Member of the Provincial Assembly of the Punjab
- In office 21 July 2022 – 14 January 2023
- Preceded by: Saeed Akbar Khan
- Constituency: PP-90 Bhakkar-II

Personal details
- Born: November 8, 1963 (age 62) Mianwali, Punjab, Pakistan
- Party: PTI (2022-present)
- Other political affiliations: PMLN (2018-2022)
- Relations: Inamullah Niazi (brother) Najeebullah Khan Niazi (brother) Hafeez Ullah Niazi (brother) Imran Khan (cousin)
- Education: University of the Punjab, Lahore
- Profession: Businessman and Agriculturist

= Irfan Ullah Khan Niazi =

Pakistani politician

Irfan Ullah Khan Niazi is a Pakistani politician who had been a member of the Punjab Assembly from July 2022 till January 2023. He won a by-election on 17 July 2022, for the seat vacated by Saeed Akbar Khan and took oath as a Member of the Punjab Assembly on 21 July 2022. He served as the Parliamentary Secretary for Irrigation from September 2022 to January 2023.

== Early and personal life ==
Niazi was born in Mianwali on 8 November 1963 and graduated from the University of Punjab in Lahore. He is a businessman and an agriculturist.

His brother Inamullah Khan Niazi served as a Member of the Punjab Assembly (MPA) from 1993 to 1996 and 2014 to 2018 and as a Member of the National Assembly from 1997 to 1999. Another brother, Najeebullah Khan Niazi, was an MPA from 1997 to 1999 and 2013 to 2014.

== Political career ==
He contested the 2018 Punjab provincial election from PP-90 Bhakkar-II as a candidate of the Pakistan Muslim League (N) (PML(N), but was unsuccessful.
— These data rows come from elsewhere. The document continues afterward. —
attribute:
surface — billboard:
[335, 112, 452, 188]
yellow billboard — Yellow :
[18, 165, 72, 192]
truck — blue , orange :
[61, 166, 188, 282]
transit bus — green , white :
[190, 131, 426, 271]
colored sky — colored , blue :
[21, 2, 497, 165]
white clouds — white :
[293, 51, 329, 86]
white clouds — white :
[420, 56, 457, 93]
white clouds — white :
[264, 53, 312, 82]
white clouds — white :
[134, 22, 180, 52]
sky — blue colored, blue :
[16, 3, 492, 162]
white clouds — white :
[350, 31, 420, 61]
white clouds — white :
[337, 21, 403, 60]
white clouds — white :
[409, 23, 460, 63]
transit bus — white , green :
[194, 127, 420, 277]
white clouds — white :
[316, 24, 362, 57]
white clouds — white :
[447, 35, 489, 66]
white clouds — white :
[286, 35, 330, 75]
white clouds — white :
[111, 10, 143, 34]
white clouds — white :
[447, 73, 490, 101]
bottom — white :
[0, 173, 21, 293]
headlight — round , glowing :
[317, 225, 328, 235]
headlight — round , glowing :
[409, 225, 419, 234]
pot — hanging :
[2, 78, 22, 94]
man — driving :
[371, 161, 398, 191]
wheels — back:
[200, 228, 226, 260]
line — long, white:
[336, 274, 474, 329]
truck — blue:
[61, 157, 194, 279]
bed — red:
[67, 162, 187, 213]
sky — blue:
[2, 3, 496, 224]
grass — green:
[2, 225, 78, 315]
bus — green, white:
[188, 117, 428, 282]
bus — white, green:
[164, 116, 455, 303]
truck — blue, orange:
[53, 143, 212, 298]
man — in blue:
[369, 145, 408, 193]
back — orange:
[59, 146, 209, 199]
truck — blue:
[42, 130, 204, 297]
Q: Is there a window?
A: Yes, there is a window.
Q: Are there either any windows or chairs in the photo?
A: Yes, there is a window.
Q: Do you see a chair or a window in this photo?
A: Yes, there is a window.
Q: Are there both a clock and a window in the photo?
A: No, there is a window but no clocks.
He received 45,026 votes and was defeated by Saeed Akbar Khan, an independent candidate.

He was elected to the Provincial Assembly of the Punjab from PP-90 Bhakkar-II as a candidate of the Pakistan Tehreek-e-Insaf (PTI) in the July 2022 Punjab provincial by-election. He received 78,986 votes and defeated Saeed Akbar Khan, a candidate of the PML(N).